IoT and Medical Device Cybersecurity: Standards Coming
A consortium of digital identity players is tackling cybersecurity for medical devices by crafting a set of industry standards and guidance to ensure manufacturers build trusted, secure and interoperable products.
SAFE Identity, a Reston, Virginia-based association that serves as a third-party certification body, said it has established a special Internet of Medical Things (IoMT) working group to standardize requirements for certification based on industry best practices for device identity and assurance. Membership so far is composed of digital identity experts Carillon, DigiCert, IdenTrust, PrimeKey and Trans Sped.
IoT and Medical Devices: Massive Cyber Target
To help make its point, SAFE pointed to an earlier study by IoT security company Zingbox (part of Palo Alto Networks) that determined there are 10 million to 15 million medical devices in U.S. hospitals with an average of 10 to 15 connected instruments per patient bed.
The research also found that more than 80 percent of healthcare organizations had been victimized by an IoT-type cyberattack.

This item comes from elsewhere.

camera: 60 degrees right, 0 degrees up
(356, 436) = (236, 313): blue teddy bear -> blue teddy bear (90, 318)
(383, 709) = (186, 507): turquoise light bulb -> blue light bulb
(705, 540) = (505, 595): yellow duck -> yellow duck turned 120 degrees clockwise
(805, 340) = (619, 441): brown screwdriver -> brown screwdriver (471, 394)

SAFE figures that establish a recognizable cybersecurity certification badge specific to the medical industry will affirm to hospitals, radiology centers, medical labs and others purchasing devices that a manufacturer has baked into its products a standards-based security credential.
SAFE said it has appointed Priti Dave, a 14-year healthcare IT industry veteran who currently serves as SAFE’s solutions strategy director, to head the working group. “Providing a path to secure medical device identities is a major step towards building the foundation for digital trust within healthcare,” said Dave. “The IoMT working group provides an excellent forum for all parties in the healthcare space to share their needs and expertise surrounding medical device security, and we encourage participation from across the industry, she said.”

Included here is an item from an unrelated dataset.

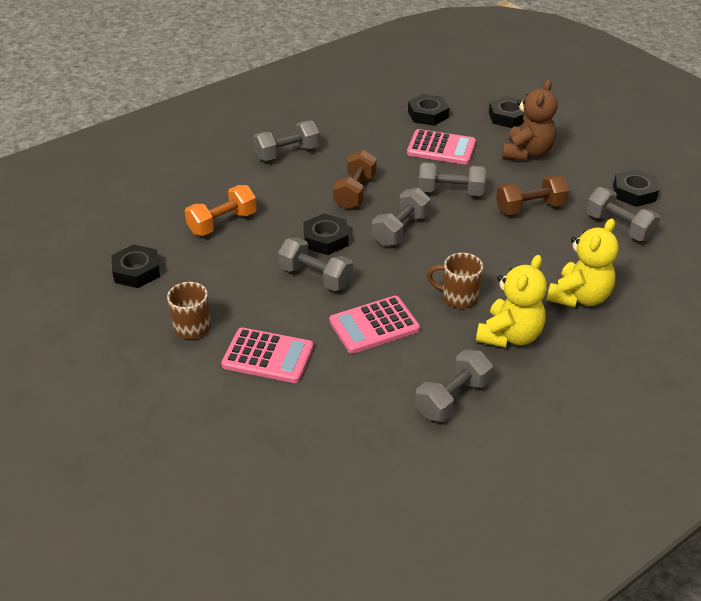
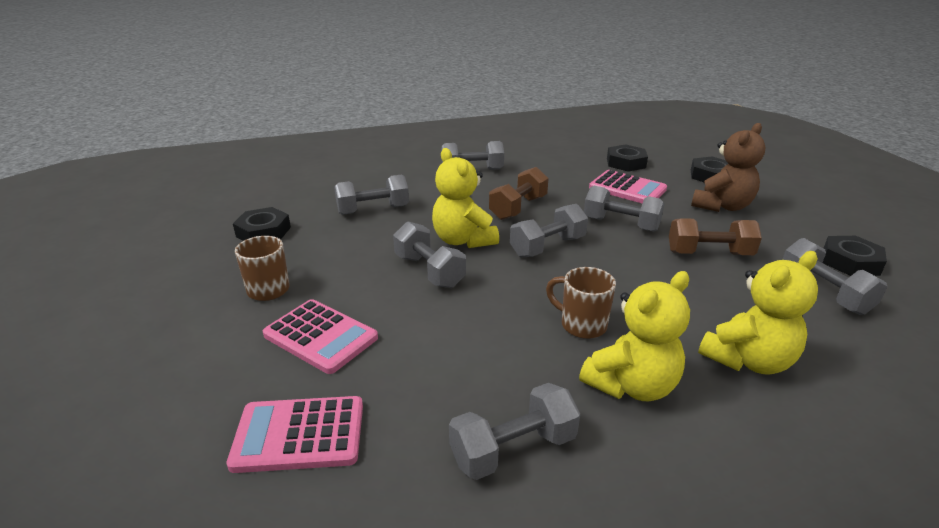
camera: 20 degrees right, 10 degrees down
(222, 223) = (373, 210): orange dumbbell -> grey dumbbell
(326, 239) = (463, 240): black nut -> yellow teddy bear
(374, 325) = (462, 332): pink calculator -> pink calculator (299, 435)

SAFE Identity: Key Priorities
The project has three phases:
- Phase I: Modernize the SAFE Certificate Policy, a set of technical specifications, interoperability criteria, compliance guidelines and liability rules to meet the needs of the medical device space.
- Phase II: Establish operational guidance and implementation strategy to help device manufacturers and consumers of medical devices adopt industry standards and best practices.

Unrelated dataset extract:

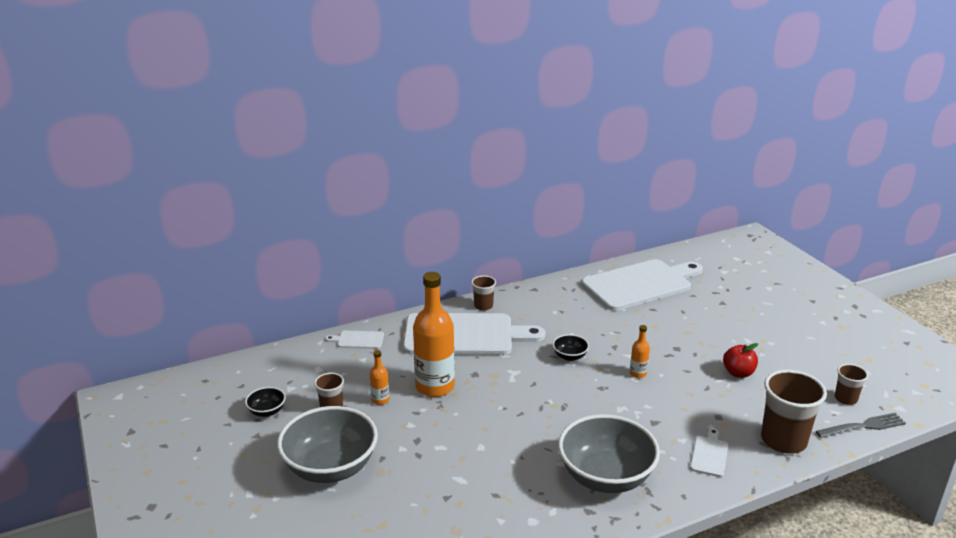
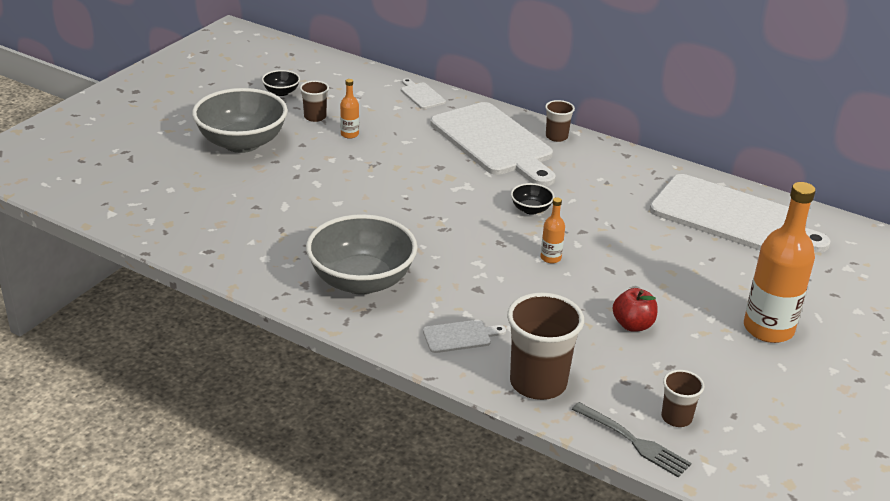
camera: 55 degrees right, 5 degrees up
(435, 386) = (397, 153): orange bottle -> orange bottle (768, 329)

- Phase III: Set guidance for leveraging the SAFE Trust Framework and industry guidance to satisfy various aspects of FDA pre-market and post-market guidance for medical devices.
SAFE said medical device manufacturers, healthcare delivery organizations, other buyers of medical devices and industry consortiums are welcome to participate.
IoT Security Mandates: Example Legislation
While lawmakers have proposed a number of bills to address IoT cybersecurity, none have been industry specific. For example, the bipartisan Internet of Things (IoT) Cybersecurity Improvement Act of 2020 mandates that IoT devices purchased by the federal government meet minimum security requirements as issued by the National Institute of Standards and Technology (NIST). An earlier attempt by lawmakers to codify IoT device cybersecurity suggested badging manufacturers whose products meet pre-set cybersecurity and data protection benchmarks.
Vertical markets notwithstanding, Juniper Research expects worldwide IoT security spending to increase by 300 percent to $6 billion by 2023, owing mostly to upticks in consumer markets’ product and service providers, and customers in industrial and public services.